Closed bskl closed 4 years ago
It will fail if the user is not an instance of 2FA. It also confirms the code instead of just validating it.
Instead, you could make a rule to just check if the code is valid. If the user is not 2FA, it should return false.
Ok, I'll make the changes soon.
The idea is to make the rule enforceable anywhere. The rule should be called totp_code
, since its the name of the implementation.

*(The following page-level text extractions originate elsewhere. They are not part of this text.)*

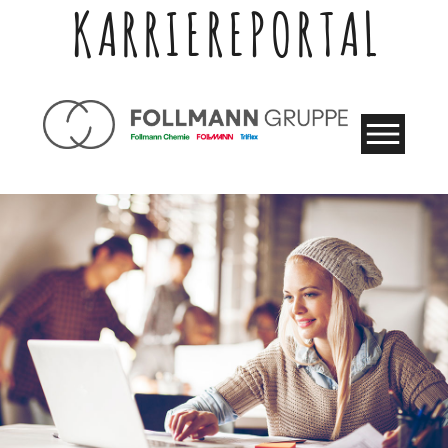
KARRIEREPORTAL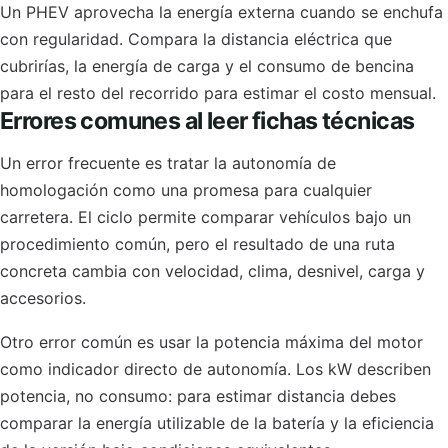
Un PHEV aprovecha la energía externa cuando se enchufa
con regularidad. Compara la distancia eléctrica que
cubrirías, la energía de carga y el consumo de bencina
para el resto del recorrido para estimar el costo mensual.
Errores comunes al leer fichas técnicas
Un error frecuente es tratar la autonomía de
homologación como una promesa para cualquier
carretera. El ciclo permite comparar vehículos bajo un
procedimiento común, pero el resultado de una ruta
concreta cambia con velocidad, clima, desnivel, carga y
accesorios.
Otro error común es usar la potencia máxima del motor
como indicador directo de autonomía. Los kW describen
potencia, no consumo: para estimar distancia debes
comparar la energía utilizable de la batería y la eficiencia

It should only succeed if the string is, well, a string, the user is an instance of TwoFactorAuthenticatable
and the code is correct.
public function __construct(Authenticatable $user = null)
{
$this->user = $user
}
public function passes()
{
if ($this->user instanceof TwoFactorAuthenticatable) {
// ... check if the code is a string and is correct.
}
return false;
}
Of course this would bypass safe devices. You could use this validation rule to set manually the device as "safe" in any part of your code:
public function setSafeDevice(Request $request, Authenticatable $user)
{
$request->validate('required|totp_code');
$user->addSafeDevice($request);
session()->flash('message', "This device has been added as safe and the app won't ask for codes");
}
I made some updates for translations.
Closing pending inactivity.
Hi, Was a different change necessary? I implemented it as you wrote in your last comment.
Sorry about the latter, I didn't hit F5 enough times.
I arranged your code and made the implementation on 2.0. You rock.
With custom validation rule we can easily to redirect form page when the pin code is invalid.